User-Agent: Mozilla/5.0 (Macintosh; Intel Mac OS X 10.12; rv:52.0)
 Gecko/20100101 Thunderbird/52.5.0
In-Reply-To: <bec4557c-9fe1-43a0-a0d5-aadede7cab39@googlegroups.com>
Content-Language: en-US
Cancel-Lock: sha1:fkxB+DzmCHwCyhVT2m33u63TCUE=
Xref: reader02.eternal-september.org comp.lang.ada:49682
Date: 2017-12-28T23:35:58+01:00
List-Id: <comp.lang.ada>

On 28.12.17 16:47, 00120260b@gmail.com wrote:
> Then, how come the norm hasn't made it a bit easier to input/ouput post-latin-1 characters ? Why aren't other norms/characters set/encodings more like special cases ?
> 

Actually, output of non-7-bit, unambiguously encoded text
has been made reasonably easy, I'd say, also defaulting
to what should be expected:

with Ada.Wide_Text_IO.Text_Streams;
with Ada.Strings.UTF_Encoding.Wide_Strings;

procedure UTF is
    --  USD/EUR, i.e. "$/€"
    Ratio : constant Wide_String := "$/" & Wide_Character'Val (16#20AC#);

    use Ada.Wide_Text_Io, Ada.Strings;
begin
    Put_Line (Ratio); --  use defaults, traditional
    String'Write --  stream output, force UTF-8
      (Text_Streams.Stream (Current_Output),
       UTF_Encoding.Wide_Strings.Encode (Ratio));
end UTF;

The above source text uses only 7 bit encoding for post-
latin-1 strings.

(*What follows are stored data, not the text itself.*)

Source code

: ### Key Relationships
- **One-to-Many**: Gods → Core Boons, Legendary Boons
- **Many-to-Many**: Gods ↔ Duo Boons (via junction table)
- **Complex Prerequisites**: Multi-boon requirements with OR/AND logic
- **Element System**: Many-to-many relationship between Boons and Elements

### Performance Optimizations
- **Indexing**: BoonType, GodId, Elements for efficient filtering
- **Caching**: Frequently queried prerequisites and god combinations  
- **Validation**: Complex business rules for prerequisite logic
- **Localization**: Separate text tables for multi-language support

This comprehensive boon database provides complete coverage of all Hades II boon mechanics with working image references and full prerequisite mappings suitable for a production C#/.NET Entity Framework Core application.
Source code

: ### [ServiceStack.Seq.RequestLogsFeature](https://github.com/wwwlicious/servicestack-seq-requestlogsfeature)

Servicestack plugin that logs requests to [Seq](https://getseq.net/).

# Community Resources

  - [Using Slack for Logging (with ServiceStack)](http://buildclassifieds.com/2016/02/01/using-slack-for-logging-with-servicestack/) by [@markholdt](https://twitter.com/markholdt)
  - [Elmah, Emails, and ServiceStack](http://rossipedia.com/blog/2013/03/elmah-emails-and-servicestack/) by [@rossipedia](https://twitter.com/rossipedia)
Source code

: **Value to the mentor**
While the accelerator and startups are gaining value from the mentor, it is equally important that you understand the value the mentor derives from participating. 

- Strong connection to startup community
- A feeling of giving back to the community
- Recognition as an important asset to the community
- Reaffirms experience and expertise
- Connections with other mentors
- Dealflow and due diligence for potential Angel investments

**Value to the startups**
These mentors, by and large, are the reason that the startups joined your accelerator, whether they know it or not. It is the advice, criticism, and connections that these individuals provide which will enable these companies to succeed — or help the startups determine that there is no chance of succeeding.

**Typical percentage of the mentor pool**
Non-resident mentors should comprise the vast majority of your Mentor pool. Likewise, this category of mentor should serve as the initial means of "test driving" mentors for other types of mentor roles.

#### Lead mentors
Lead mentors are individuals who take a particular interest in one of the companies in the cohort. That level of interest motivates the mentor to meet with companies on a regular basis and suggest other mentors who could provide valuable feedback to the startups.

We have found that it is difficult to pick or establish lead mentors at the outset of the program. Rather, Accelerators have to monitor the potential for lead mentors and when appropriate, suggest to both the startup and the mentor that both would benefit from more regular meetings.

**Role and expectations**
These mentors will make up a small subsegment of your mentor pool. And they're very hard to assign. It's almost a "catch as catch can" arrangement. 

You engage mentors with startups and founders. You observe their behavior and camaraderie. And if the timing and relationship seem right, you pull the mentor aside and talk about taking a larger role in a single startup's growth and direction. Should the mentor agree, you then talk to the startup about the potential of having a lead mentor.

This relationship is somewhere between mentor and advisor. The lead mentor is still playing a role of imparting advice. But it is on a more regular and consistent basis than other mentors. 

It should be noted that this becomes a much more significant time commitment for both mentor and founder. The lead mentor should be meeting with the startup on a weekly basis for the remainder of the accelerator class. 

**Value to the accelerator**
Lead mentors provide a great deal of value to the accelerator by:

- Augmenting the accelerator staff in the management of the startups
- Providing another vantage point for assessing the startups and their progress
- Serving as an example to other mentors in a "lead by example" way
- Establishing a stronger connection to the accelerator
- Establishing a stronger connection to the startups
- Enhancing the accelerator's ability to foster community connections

Only comment text is using a wide_character.

If, instead, source text is encoded by "more" bits, and using
post-latin-1 literals or identifiers, then the compiler
may need to be told. I think that BOMs may be of use, and
in any case, there are compiler switches or some other
vendor specific vocabulary describing source text.